• [Task brief]:
Copy each of the following rows verbatim, keeping every line as it appears.

Saved data entries

★ ★ ★ ★ ★ ★ ★

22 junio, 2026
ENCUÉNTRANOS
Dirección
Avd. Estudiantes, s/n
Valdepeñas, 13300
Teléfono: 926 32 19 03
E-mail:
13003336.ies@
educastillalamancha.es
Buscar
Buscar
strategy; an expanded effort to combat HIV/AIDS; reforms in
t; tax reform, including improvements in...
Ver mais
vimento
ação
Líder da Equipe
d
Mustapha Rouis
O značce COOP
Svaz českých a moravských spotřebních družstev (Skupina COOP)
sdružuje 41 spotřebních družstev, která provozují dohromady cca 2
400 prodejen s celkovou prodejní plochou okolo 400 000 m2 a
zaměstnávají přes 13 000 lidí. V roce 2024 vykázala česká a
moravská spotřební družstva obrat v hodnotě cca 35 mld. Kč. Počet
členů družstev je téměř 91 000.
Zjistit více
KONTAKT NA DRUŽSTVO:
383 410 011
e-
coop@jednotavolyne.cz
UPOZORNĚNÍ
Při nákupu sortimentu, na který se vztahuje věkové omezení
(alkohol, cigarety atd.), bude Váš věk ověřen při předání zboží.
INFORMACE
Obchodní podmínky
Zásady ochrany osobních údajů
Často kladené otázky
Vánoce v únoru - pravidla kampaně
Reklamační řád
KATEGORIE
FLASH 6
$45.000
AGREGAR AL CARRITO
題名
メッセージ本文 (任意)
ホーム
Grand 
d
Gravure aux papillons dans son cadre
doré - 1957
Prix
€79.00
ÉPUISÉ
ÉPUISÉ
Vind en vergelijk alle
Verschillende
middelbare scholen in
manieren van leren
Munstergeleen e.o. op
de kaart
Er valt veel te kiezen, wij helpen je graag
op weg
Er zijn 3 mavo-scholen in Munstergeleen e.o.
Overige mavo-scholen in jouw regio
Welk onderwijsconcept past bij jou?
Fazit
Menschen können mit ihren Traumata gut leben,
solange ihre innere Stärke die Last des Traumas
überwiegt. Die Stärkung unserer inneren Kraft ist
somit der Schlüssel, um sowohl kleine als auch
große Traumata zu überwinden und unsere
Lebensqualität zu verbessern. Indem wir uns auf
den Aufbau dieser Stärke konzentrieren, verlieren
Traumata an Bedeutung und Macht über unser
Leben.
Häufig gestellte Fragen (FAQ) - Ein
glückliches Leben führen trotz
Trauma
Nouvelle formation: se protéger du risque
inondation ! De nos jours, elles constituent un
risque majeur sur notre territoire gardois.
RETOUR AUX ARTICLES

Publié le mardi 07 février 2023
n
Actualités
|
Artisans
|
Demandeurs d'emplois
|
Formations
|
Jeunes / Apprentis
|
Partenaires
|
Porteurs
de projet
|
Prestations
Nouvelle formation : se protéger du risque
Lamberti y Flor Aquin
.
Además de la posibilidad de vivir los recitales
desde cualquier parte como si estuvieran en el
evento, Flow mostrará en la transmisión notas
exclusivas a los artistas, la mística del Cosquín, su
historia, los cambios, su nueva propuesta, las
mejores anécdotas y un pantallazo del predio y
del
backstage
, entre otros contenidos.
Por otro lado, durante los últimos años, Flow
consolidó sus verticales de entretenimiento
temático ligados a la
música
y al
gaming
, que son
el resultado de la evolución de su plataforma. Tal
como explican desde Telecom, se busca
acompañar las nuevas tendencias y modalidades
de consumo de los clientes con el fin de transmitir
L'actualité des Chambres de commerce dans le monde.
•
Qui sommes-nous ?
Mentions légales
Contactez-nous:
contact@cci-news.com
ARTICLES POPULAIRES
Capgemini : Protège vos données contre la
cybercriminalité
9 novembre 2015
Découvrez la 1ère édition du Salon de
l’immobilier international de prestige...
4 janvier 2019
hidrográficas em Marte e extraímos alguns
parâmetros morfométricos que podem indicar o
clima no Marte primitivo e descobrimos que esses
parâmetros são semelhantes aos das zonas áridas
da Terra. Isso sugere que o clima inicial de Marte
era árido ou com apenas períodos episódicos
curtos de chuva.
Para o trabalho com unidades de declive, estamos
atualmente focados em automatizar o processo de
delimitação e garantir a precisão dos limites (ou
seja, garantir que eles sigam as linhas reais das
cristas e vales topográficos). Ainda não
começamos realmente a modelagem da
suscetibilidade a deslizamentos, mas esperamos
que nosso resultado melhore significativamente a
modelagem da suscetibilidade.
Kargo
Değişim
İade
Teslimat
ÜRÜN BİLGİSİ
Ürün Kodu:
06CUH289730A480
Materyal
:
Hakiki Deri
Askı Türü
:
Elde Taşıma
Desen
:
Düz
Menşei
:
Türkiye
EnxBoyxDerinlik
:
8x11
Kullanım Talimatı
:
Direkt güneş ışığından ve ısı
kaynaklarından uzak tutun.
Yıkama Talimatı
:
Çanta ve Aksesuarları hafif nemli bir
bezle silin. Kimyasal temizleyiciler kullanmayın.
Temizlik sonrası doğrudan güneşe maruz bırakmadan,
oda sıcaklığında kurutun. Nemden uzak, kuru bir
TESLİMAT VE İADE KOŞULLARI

★ ★ ★ ★ ★ ★ ★

• [Answer for this exercise]:
22 junio, 2026
ENCUÉNTRANOS
Dirección
Avd. Estudiantes, s/n
Valdepeñas, 13300
Teléfono: 926 32 19 03
E-mail:
13003336.ies@
educastillalamancha.es
Buscar
Buscar
strategy; an expanded effort to combat HIV/AIDS; reforms in
t; tax reform, including improvements in...
Ver mais
vimento
ação
Líder da Equipe
d
Mustapha Rouis
O značce COOP
Svaz českých a moravských spotřebních družstev (Skupina COOP)
sdružuje 41 spotřebních družstev, která provozují dohromady cca 2
400 prodejen s celkovou prodejní plochou okolo 400 000 m2 a
zaměstnávají přes 13 000 lidí. V roce 2024 vykázala česká a
moravská spotřební družstva obrat v hodnotě cca 35 mld. Kč. Počet
členů družstev je téměř 91 000.
Zjistit více
KONTAKT NA DRUŽSTVO:
383 410 011
e-
coop@jednotavolyne.cz
UPOZORNĚNÍ
Při nákupu sortimentu, na který se vztahuje věkové omezení
(alkohol, cigarety atd.), bude Váš věk ověřen při předání zboží.
INFORMACE
Obchodní podmínky
Zásady ochrany osobních údajů
Často kladené otázky
Vánoce v únoru - pravidla kampaně
Reklamační řád
KATEGORIE
FLASH 6
$45.000
AGREGAR AL CARRITO
題名
メッセージ本文 (任意)
ホーム
Grand 
d
Gravure aux papillons dans son cadre
doré - 1957
Prix
€79.00
ÉPUISÉ
ÉPUISÉ
Vind en vergelijk alle
Verschillende
middelbare scholen in
manieren van leren
Munstergeleen e.o. op
de kaart
Er valt veel te kiezen, wij helpen je graag
op weg
Er zijn 3 mavo-scholen in Munstergeleen e.o.
Overige mavo-scholen in jouw regio
Welk onderwijsconcept past bij jou?
Fazit
Menschen können mit ihren Traumata gut leben,
solange ihre innere Stärke die Last des Traumas
überwiegt. Die Stärkung unserer inneren Kraft ist
somit der Schlüssel, um sowohl kleine als auch
große Traumata zu überwinden und unsere
Lebensqualität zu verbessern. Indem wir uns auf
den Aufbau dieser Stärke konzentrieren, verlieren
Traumata an Bedeutung und Macht über unser
Leben.
Häufig gestellte Fragen (FAQ) - Ein
glückliches Leben führen trotz
Trauma
Nouvelle formation: se protéger du risque
inondation ! De nos jours, elles constituent un
risque majeur sur notre territoire gardois.
RETOUR AUX ARTICLES

Publié le mardi 07 février 2023
n
Actualités
|
Artisans
|
Demandeurs d'emplois
|
Formations
|
Jeunes / Apprentis
|
Partenaires
|
Porteurs
de projet
|
Prestations
Nouvelle formation : se protéger du risque
Lamberti y Flor Aquin
.
Además de la posibilidad de vivir los recitales
desde cualquier parte como si estuvieran en el
evento, Flow mostrará en la transmisión notas
exclusivas a los artistas, la mística del Cosquín, su
historia, los cambios, su nueva propuesta, las
mejores anécdotas y un pantallazo del predio y
del
backstage
, entre otros contenidos.
Por otro lado, durante los últimos años, Flow
consolidó sus verticales de entretenimiento
temático ligados a la
música
y al
gaming
, que son
el resultado de la evolución de su plataforma. Tal
como explican desde Telecom, se busca
acompañar las nuevas tendencias y modalidades
de consumo de los clientes con el fin de transmitir
L'actualité des Chambres de commerce dans le monde.
•
Qui sommes-nous ?
Mentions légales
Contactez-nous:
contact@cci-news.com
ARTICLES POPULAIRES
Capgemini : Protège vos données contre la
cybercriminalité
9 novembre 2015
Découvrez la 1ère édition du Salon de
l’immobilier international de prestige...
4 janvier 2019
hidrográficas em Marte e extraímos alguns
parâmetros morfométricos que podem indicar o
clima no Marte primitivo e descobrimos que esses
parâmetros são semelhantes aos das zonas áridas
da Terra. Isso sugere que o clima inicial de Marte
era árido ou com apenas períodos episódicos
curtos de chuva.
Para o trabalho com unidades de declive, estamos
atualmente focados em automatizar o processo de
delimitação e garantir a precisão dos limites (ou
seja, garantir que eles sigam as linhas reais das
cristas e vales topográficos). Ainda não
começamos realmente a modelagem da
suscetibilidade a deslizamentos, mas esperamos
que nosso resultado melhore significativamente a
modelagem da suscetibilidade.
Kargo
Değişim
İade
Teslimat
ÜRÜN BİLGİSİ
Ürün Kodu:
06CUH289730A480
Materyal
:
Hakiki Deri
Askı Türü
:
Elde Taşıma
Desen
:
Düz
Menşei
:
Türkiye
EnxBoyxDerinlik
:
8x11
Kullanım Talimatı
:
Direkt güneş ışığından ve ısı
kaynaklarından uzak tutun.
Yıkama Talimatı
:
Çanta ve Aksesuarları hafif nemli bir
bezle silin. Kimyasal temizleyiciler kullanmayın.
Temizlik sonrası doğrudan güneşe maruz bırakmadan,
oda sıcaklığında kurutun. Nemden uzak, kuru bir
TESLİMAT VE İADE KOŞULLARI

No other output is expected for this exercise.